- **Problem 1**:
Lay out the part of the records that opens with the line containing "Find <item>small bowel</item>" and runs through the end of the records as a JSON list of strings, one string per line, with blank lines left out.

- **Source extract**:
--- START ---
I can confirm that .wma files play from a USB stick with no problems (using some old generic novilty USB stick I had, 4 or 8 GB from memory).

I'm currently messing about with a new USB 3.0 64 GB stick in order to get the car to recognise it at all.
(already formated FAT, just reformated with a smaller allocation unit size - but not tested yet).


----------



## smithTHAgod (Mar 7, 2016)

i'm currently using a 64g micro sd card plugged into a usb adapter. FAT32 format, works just fine.


----------



## Carnette88 (Mar 16, 2016)

I have several flash drives full of live music. I am concerned because I want to keep it in my Cruze because I am super into the taper scene and want entire tours of bands at my disposal. Having said this, most of the files are .FLAC format. Has anyone had an issue with this?


----------



## Jim Frye (Mar 16, 2011)

Carnette88 said:


> I have several flash drives full of live music. I am concerned because I want to keep it in my Cruze because I am super into the taper scene and want entire tours of bands at my disposal. Having said this, most of the files are .FLAC format. Has anyone had an issue with this?
--- END ---
- **Dataset excerpts**:
--- START ---
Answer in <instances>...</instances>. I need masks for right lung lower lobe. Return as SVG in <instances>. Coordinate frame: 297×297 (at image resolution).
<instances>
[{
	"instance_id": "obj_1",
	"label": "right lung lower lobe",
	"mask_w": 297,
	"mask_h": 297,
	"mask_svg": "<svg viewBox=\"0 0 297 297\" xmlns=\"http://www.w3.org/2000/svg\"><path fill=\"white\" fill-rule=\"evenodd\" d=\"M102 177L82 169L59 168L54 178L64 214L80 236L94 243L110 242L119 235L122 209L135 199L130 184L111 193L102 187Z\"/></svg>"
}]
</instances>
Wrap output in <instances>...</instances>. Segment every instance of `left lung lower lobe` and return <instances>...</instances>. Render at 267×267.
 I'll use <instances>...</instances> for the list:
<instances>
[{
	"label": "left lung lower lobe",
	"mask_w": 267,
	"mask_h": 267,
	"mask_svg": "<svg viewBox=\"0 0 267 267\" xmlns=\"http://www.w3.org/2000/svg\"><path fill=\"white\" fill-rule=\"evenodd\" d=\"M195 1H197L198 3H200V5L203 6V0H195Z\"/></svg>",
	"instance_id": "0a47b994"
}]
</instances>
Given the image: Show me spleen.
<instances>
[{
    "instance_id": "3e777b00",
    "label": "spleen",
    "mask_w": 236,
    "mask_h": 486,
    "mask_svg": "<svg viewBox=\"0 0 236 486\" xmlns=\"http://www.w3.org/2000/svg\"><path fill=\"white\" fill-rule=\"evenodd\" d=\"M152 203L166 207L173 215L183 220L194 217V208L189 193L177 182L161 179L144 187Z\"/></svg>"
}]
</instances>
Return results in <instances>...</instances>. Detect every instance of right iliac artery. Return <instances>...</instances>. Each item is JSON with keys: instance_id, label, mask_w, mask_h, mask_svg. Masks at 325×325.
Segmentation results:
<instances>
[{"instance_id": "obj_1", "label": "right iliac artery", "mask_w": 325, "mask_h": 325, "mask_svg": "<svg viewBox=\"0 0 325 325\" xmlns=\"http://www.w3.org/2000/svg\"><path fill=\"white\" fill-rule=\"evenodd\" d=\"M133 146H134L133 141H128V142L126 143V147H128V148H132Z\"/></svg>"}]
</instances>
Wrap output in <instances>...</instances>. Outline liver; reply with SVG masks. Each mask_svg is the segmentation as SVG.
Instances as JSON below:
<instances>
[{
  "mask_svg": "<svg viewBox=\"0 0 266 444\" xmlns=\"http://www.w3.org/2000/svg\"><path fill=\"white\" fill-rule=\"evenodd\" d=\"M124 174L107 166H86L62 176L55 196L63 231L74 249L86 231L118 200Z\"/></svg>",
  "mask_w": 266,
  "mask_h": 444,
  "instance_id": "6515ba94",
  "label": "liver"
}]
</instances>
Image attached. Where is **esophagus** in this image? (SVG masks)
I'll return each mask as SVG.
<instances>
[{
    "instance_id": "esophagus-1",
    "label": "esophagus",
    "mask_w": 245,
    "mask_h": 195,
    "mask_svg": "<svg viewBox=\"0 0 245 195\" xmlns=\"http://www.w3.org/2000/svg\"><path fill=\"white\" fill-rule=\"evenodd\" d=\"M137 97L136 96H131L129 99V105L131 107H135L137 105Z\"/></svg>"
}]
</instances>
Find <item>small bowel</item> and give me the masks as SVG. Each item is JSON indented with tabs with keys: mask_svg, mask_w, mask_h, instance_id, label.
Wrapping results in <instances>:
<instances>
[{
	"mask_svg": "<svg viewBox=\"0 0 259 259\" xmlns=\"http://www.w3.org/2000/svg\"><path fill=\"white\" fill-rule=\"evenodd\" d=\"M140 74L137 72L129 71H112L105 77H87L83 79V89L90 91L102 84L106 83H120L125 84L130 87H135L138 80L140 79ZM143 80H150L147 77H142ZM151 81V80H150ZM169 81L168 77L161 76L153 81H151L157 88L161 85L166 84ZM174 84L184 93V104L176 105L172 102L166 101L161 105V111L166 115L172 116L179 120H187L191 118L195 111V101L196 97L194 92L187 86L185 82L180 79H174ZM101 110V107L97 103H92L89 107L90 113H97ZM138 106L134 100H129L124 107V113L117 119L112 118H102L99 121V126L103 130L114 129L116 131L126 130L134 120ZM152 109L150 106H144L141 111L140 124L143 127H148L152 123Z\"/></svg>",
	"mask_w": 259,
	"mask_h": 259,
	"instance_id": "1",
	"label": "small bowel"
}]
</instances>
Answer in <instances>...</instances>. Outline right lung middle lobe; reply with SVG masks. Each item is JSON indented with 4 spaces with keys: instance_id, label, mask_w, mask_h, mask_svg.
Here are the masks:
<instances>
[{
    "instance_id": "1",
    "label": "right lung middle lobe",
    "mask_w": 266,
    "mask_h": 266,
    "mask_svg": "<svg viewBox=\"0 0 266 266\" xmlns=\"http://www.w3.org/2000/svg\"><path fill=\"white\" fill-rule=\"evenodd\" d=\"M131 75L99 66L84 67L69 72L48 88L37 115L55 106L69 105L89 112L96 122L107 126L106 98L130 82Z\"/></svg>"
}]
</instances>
--- END ---
- **Problem 2**:
Restate the part of the forum thread above that opens with the words "(already formated FAT, just" and closes with "works just fine.", swapping "adapter" for "hub".

- **Final answer 1**:
[
  "Find <item>small bowel</item> and give me the masks as SVG. Each item is JSON indented with tabs with keys: mask_svg, mask_w, mask_h, instance_id, label.",
  "Wrapping results in <instances>:",
  "<instances>",
  "[{",
  "\t\"mask_svg\": \"<svg viewBox=\\\"0 0 259 259\\\" xmlns=\\\"http://www.w3.org/2000/svg\\\"><path fill=\\\"white\\\" fill-rule=\\\"evenodd\\\" d=\\\"M140 74L137 72L129 71H112L105 77H87L83 79V89L90 91L102 84L106 83H120L125 84L130 87H135L138 80L140 79ZM143 80H150L147 77H142ZM151 81V80H150ZM169 81L168 77L161 76L153 81H151L157 88L161 85L166 84ZM174 84L184 93V104L176 105L172 102L166 101L161 105V111L166 115L172 116L179 120H187L191 118L195 111V101L196 97L194 92L187 86L185 82L180 79H174ZM101 110V107L97 103H92L89 107L90 113H97ZM138 106L134 100H129L124 107V113L117 119L112 118H102L99 121V126L103 130L114 129L116 131L126 130L134 120ZM152 109L150 106H144L141 111L140 124L143 127H148L152 123Z\\\"/></svg>\",",
  "\t\"mask_w\": 259,",
  "\t\"mask_h\": 259,",
  "\t\"instance_id\": \"1\",",
  "\t\"label\": \"small bowel\"",
  "}]",
  "</instances>",
  "Answer in <instances>...</instances>. Outline right lung middle lobe; reply with SVG masks. Each item is JSON indented with 4 spaces with keys: instance_id, label, mask_w, mask_h, mask_svg.",
  "Here are the masks:",
  "<instances>",
  "[{",
  "    \"instance_id\": \"1\",",
  "    \"label\": \"right lung middle lobe\",",
  "    \"mask_w\": 266,",
  "    \"mask_h\": 266,",
  "    \"mask_svg\": \"<svg viewBox=\\\"0 0 266 266\\\" xmlns=\\\"http://www.w3.org/2000/svg\\\"><path fill=\\\"white\\\" fill-rule=\\\"evenodd\\\" d=\\\"M131 75L99 66L84 67L69 72L48 88L37 115L55 106L69 105L89 112L96 122L107 126L106 98L130 82Z\\\"/></svg>\"",
  "}]",
  "</instances>"
]

- **Final answer 2**:
(already formated FAT, just reformated with a smaller allocation unit size - but not tested yet).


----------



## smithTHAgod (Mar 7, 2016)

i'm currently using a 64g micro sd card plugged into a usb hub. FAT32 format, works just fine.